#### PROBLEMS TO SOLVE
[1] In the article on the Design Innovation Seed Fund, what is the largest grant the fund gives a scalable innovation?
[2] Summarize the article on the Design Innovation Seed Fund in two sentences.
[3] Write the next part of the article on the Design Innovation Seed Fund, picking up after its final sentence.

#### EXCERPT PROVIDED
<<<<
Applications open for Design Innovation Seed Fund | ITWeb

Erica Elk, group CEO of the Craft and Design Institute.

The Design Innovation Seed Fund (DISF) has opened grant applications for South African entrepreneurs with pre-revenue innovations.

The fund supports scalable innovations with up to R800 000, assisting recipients to improve designing, building of prototypes and validating assumptions around the technical and market-related challenges.

Since 2014, the DISF, which is a project of the Craft and Design Institute (CDI), with investment funds provided by the Technology Innovation Agency (TIA) and the Western Cape Department of Economic Development and Tourism (DEDAT), disbursed R15.8 million in grant funding, with 26 projects completed.

Some of the past beneficiaries includeCape Aerospace Technologies, BioMedical Engineering Consulting, Disa Medinotec, Legal Connection and GoMetro.
>>>>
#### SUPPLIED DATA
<<<<
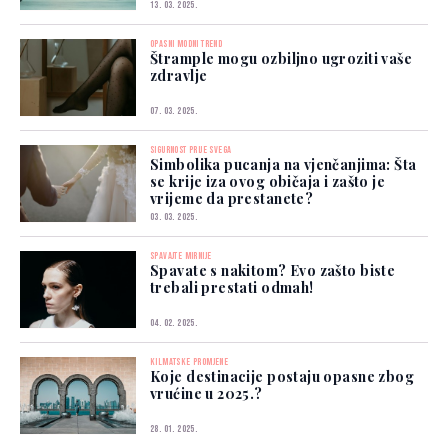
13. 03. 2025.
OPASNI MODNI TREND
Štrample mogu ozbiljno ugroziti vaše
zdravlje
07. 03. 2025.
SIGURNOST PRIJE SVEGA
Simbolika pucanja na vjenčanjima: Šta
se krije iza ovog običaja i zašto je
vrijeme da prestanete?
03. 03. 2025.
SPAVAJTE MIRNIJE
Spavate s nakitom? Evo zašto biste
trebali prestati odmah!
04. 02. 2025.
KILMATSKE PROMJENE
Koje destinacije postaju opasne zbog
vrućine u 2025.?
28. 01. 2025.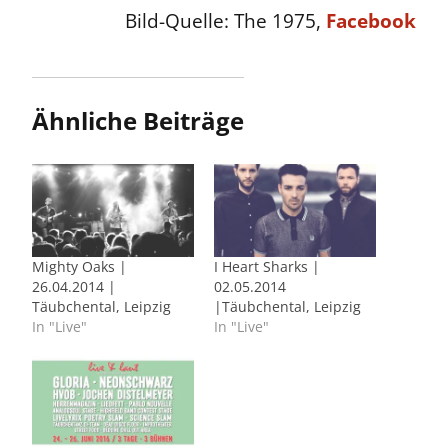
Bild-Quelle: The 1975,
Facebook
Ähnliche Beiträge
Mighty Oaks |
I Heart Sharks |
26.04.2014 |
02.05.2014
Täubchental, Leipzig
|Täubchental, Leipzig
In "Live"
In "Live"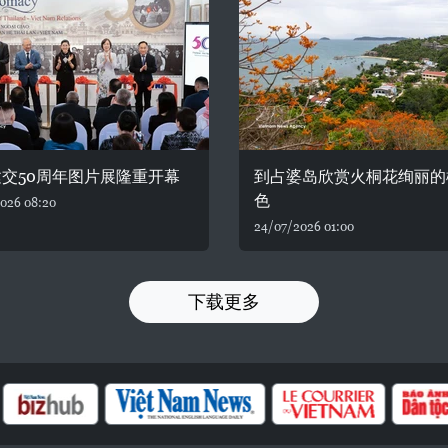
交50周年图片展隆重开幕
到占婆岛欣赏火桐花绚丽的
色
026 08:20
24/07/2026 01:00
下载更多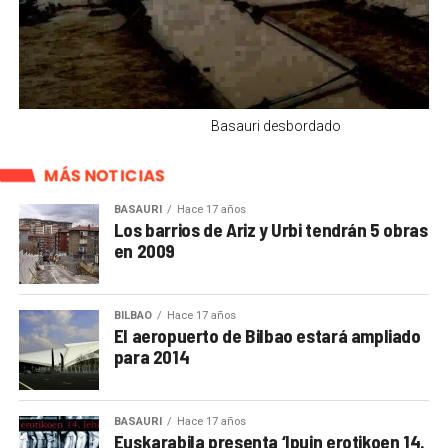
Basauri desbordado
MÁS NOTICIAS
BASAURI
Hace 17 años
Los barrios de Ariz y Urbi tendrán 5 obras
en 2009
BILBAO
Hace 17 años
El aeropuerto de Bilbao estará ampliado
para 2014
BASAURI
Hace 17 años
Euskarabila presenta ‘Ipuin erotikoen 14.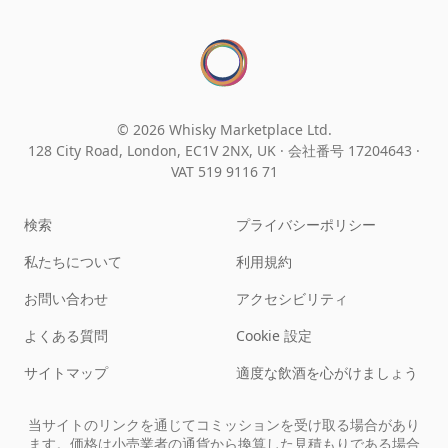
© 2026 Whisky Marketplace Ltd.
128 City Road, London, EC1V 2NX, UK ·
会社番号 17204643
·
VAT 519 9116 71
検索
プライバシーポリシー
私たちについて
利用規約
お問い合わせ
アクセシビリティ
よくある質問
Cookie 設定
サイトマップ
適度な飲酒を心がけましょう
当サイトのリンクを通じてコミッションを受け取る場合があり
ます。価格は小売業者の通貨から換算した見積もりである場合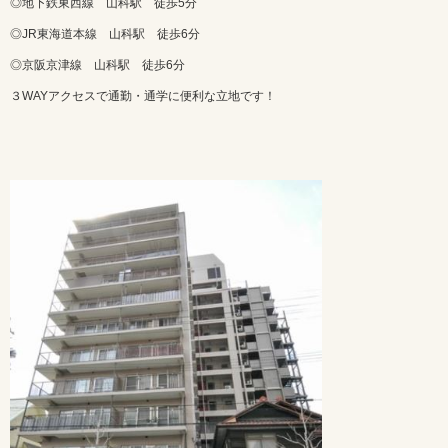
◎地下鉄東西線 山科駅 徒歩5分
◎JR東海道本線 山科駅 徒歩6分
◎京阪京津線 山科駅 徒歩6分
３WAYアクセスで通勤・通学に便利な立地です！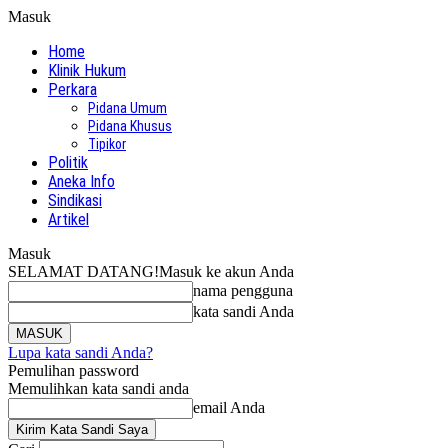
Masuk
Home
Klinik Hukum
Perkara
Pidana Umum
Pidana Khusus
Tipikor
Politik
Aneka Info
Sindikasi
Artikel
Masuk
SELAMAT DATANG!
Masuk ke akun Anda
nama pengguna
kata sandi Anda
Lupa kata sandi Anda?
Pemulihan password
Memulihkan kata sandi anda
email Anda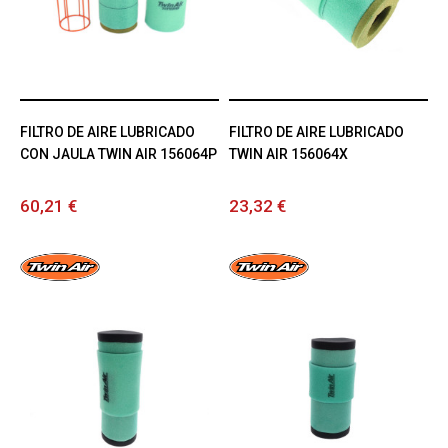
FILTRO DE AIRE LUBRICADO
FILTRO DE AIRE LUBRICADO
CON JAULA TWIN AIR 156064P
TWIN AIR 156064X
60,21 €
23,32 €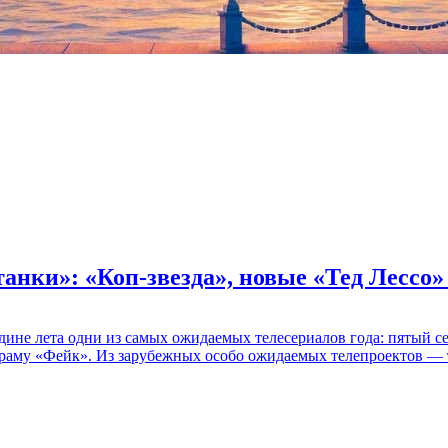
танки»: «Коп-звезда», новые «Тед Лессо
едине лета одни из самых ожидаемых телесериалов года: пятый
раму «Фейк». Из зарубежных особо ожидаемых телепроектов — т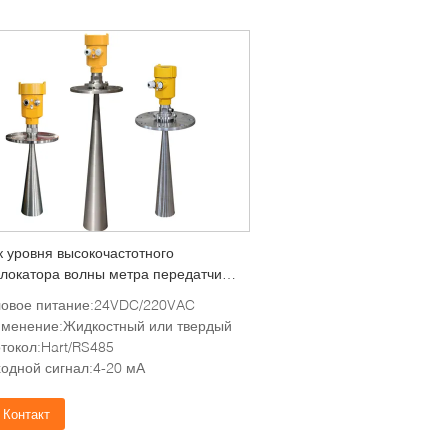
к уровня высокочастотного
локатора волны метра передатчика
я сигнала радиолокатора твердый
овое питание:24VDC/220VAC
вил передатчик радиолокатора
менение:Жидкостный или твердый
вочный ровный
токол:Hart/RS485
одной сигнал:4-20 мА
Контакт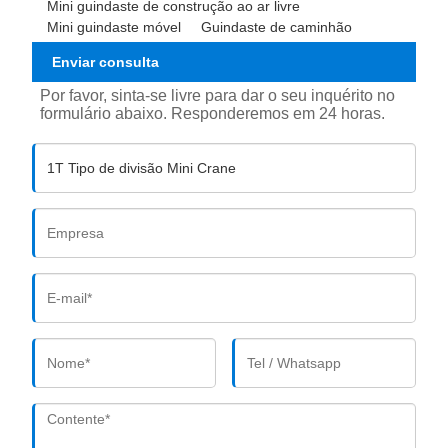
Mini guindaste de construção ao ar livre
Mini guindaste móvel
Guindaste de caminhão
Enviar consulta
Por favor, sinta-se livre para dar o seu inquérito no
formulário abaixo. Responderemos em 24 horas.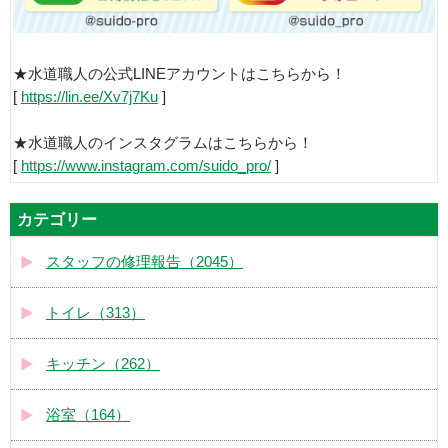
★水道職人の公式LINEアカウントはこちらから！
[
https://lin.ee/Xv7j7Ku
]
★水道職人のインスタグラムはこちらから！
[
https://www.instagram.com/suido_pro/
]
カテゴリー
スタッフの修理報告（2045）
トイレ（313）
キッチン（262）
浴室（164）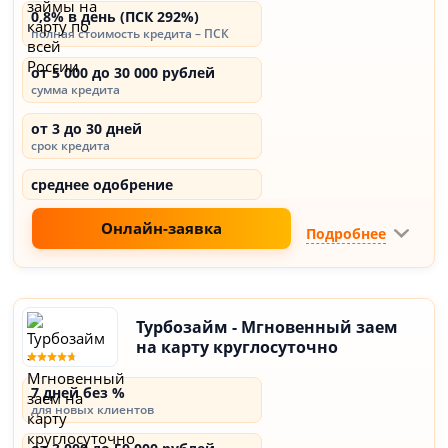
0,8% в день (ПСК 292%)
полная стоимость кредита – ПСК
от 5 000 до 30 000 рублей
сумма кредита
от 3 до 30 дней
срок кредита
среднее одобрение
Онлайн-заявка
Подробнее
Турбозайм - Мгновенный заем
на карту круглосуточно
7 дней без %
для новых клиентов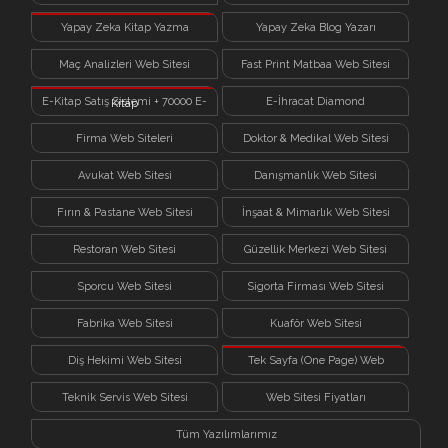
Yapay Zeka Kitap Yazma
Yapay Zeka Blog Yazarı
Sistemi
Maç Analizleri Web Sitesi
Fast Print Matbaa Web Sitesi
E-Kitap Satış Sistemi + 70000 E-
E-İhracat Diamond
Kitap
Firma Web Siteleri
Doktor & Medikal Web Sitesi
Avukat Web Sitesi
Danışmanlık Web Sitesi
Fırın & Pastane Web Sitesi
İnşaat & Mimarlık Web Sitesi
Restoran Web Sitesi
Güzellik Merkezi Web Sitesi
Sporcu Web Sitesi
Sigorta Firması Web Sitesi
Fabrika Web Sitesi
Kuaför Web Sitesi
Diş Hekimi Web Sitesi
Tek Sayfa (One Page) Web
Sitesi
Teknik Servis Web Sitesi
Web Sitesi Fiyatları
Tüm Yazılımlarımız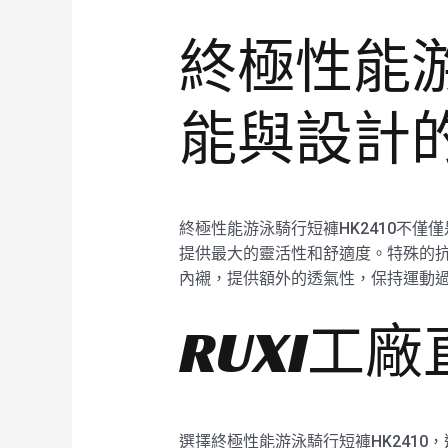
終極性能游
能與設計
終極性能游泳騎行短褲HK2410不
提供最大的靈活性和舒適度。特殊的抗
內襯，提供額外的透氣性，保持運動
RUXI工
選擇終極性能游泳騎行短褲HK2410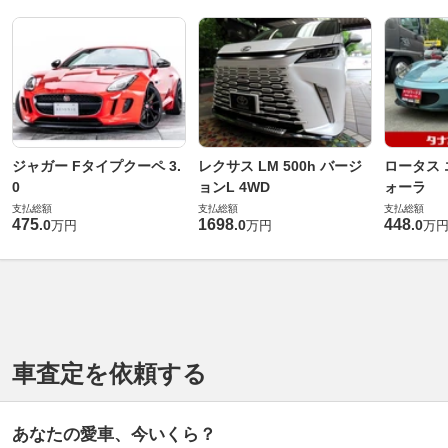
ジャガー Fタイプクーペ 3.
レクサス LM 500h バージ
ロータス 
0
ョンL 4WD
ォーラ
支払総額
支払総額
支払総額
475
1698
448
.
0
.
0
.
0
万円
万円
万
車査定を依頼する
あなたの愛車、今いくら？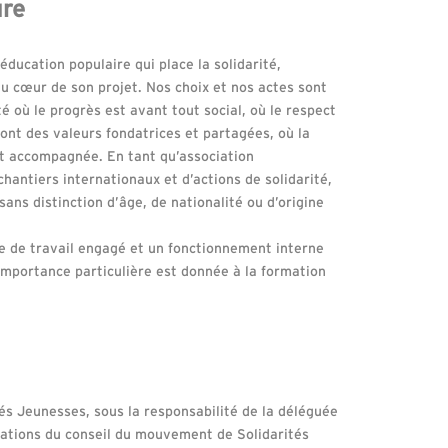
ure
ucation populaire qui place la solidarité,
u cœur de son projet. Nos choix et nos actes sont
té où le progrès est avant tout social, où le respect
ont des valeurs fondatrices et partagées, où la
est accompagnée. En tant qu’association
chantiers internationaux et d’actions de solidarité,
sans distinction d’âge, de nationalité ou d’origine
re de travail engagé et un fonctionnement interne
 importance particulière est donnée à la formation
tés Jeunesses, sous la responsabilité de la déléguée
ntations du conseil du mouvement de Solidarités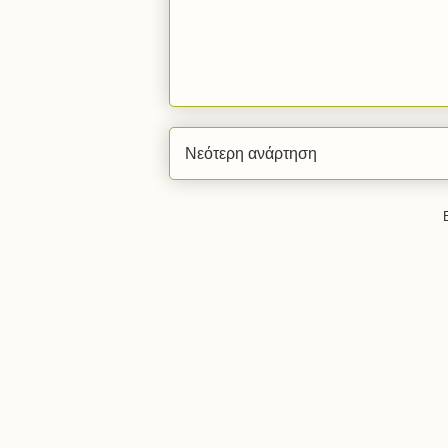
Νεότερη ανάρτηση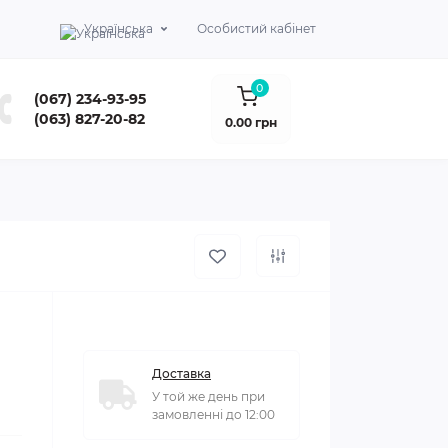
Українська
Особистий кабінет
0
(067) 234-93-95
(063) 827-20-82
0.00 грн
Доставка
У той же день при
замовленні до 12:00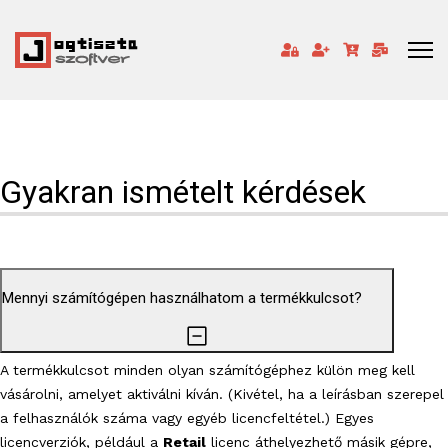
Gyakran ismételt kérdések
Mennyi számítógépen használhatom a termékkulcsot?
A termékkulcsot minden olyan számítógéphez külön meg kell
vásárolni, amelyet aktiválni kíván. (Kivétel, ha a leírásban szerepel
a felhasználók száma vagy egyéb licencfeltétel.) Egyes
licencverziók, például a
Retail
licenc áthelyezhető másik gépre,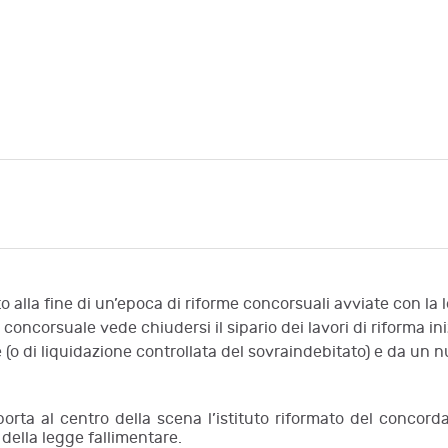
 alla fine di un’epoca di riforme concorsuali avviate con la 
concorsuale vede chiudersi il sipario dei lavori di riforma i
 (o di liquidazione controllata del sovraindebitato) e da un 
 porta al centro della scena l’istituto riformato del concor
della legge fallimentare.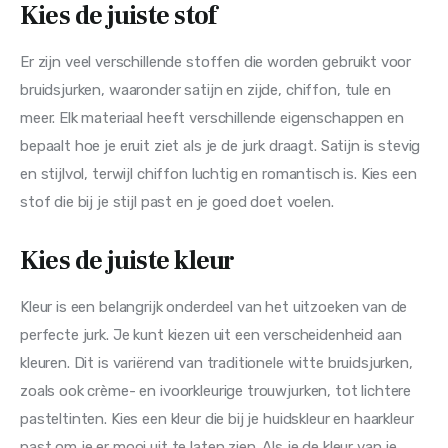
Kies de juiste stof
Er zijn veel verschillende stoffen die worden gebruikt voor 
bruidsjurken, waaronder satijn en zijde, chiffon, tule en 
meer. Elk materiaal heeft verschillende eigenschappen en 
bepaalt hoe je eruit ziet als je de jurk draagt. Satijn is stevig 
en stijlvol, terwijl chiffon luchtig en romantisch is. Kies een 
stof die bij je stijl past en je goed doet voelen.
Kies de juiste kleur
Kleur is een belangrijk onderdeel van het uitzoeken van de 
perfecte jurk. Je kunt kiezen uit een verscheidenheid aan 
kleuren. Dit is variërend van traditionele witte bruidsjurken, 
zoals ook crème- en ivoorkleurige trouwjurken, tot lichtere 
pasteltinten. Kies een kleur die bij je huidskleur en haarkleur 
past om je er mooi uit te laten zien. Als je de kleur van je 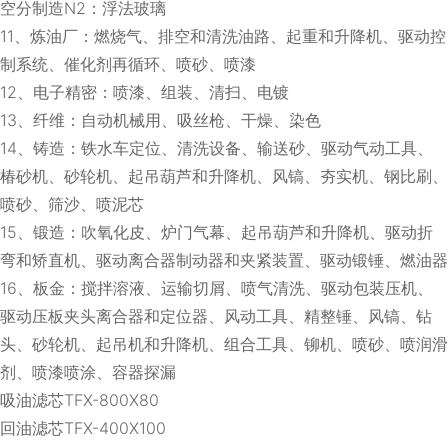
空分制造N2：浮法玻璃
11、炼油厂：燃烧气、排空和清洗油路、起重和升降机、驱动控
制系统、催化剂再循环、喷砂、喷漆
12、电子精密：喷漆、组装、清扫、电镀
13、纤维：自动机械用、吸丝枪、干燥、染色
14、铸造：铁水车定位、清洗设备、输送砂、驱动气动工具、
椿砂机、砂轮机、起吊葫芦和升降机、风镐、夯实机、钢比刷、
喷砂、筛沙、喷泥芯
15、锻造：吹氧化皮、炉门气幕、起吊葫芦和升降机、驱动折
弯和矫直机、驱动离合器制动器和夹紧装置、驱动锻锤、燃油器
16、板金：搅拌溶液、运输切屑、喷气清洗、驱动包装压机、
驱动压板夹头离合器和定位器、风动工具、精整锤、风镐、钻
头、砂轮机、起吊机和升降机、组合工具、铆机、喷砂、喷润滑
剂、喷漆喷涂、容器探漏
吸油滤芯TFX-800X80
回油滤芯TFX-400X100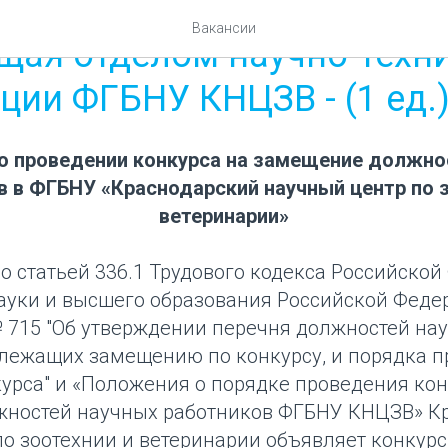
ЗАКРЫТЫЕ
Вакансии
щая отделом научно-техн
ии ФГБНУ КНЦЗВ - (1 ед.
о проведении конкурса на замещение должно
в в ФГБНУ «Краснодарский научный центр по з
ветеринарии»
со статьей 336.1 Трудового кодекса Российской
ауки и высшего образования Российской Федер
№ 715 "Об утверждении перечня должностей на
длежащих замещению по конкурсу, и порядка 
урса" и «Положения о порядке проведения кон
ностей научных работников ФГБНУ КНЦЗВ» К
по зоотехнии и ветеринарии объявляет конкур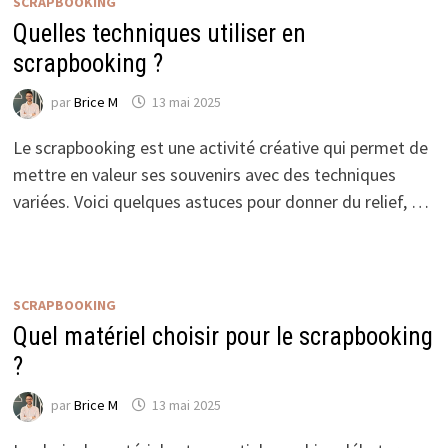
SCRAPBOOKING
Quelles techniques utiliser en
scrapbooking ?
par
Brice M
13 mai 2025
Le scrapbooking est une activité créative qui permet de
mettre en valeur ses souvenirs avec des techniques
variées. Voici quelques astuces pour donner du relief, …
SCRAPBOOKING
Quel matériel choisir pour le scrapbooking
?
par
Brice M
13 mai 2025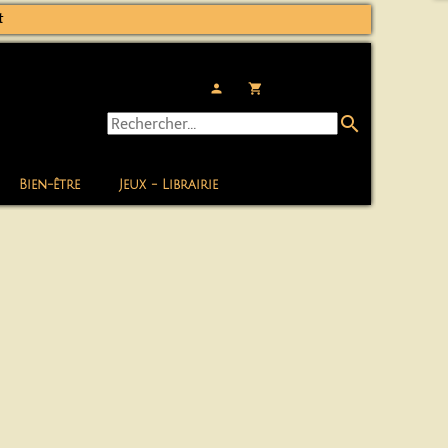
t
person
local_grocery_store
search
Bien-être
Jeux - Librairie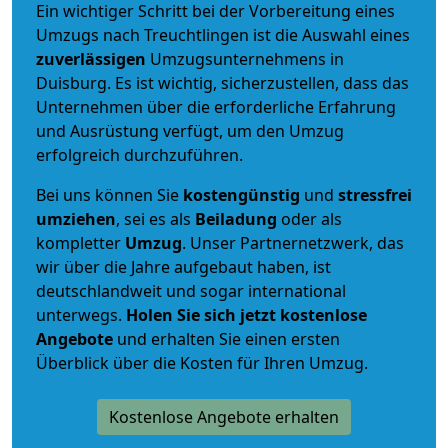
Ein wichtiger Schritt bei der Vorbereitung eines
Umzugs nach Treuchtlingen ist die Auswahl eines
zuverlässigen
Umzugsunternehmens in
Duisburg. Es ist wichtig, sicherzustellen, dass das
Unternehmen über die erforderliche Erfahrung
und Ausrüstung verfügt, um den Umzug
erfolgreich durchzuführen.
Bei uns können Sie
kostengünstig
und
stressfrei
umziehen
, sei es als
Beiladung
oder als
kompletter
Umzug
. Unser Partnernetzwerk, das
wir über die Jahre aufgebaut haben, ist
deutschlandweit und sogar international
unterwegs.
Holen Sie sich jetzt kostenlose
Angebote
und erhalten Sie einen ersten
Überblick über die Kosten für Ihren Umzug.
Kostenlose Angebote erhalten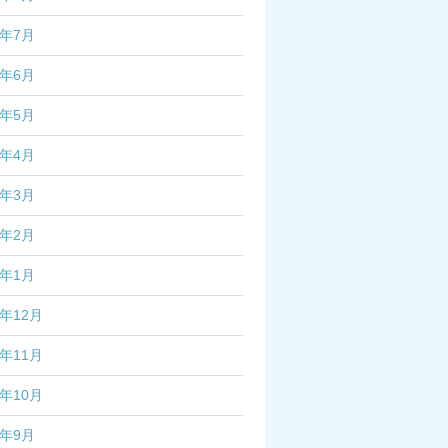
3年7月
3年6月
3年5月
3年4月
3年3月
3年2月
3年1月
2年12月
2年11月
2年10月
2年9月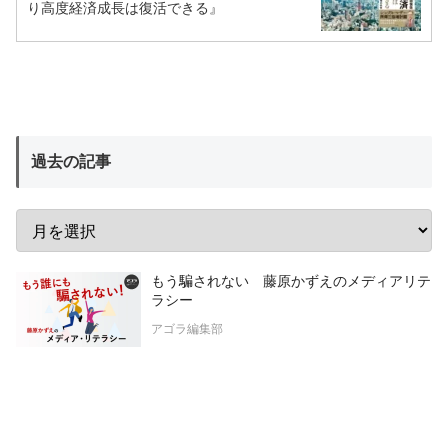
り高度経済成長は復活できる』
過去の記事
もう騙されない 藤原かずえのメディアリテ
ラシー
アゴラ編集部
>>>>
#### ANSWERS BELOW
[1] Up to R800 000.

[2] The Design Innovation Seed Fund, a Craft and Design Institute project funded by the Technology Innovation Agency and the Western Cape Department of Economic Development and Tourism, has opened grant applications for South African entrepreneurs with pre-revenue innovations and offers up to R800 000 for design, prototyping and validation. Since 2014 it has disbursed R15.8 million in grants and completed 26 projects.

[3]
In the current funding cycle, grants are open to early-stage small and medium enterprises with operations in agritech, biotechnology and health construction; advanced manufacturing technology; low-carbon technology; renewable energy; ICT and software engineering.

“We have put a significant amount of work into the grant offering, not only ensuring good governance and appropriate monitoring and evaluation measures, but realising real and sustainable impact with the businesses we support,” says Erica Elk, group CEO of CDI.

“Ask any innovator what holds them back from developing their new products and growing their business and they will tell you that it is the lack of resources that prevents them the freedom to take the next steps.

“This is exactly what the DISF provides – seeding an innovator’s next phase and launching them on a path towards commercialisation. Very few South African inventions are supported. Over the last eight years, the DISF has managed to provide financial support to inventors.”

The DISF support and funding has received praise and gratitude from beneficiaries for enabling them to transform their entities.

Justin Coetzee of GoMetro comments:“The funding enabled us to offer a product concept, build it in prototype form, and do some customer development and field work.”

GoMetro, a mobility app, now generates R60 million annual revenue, with 87 people on its payroll.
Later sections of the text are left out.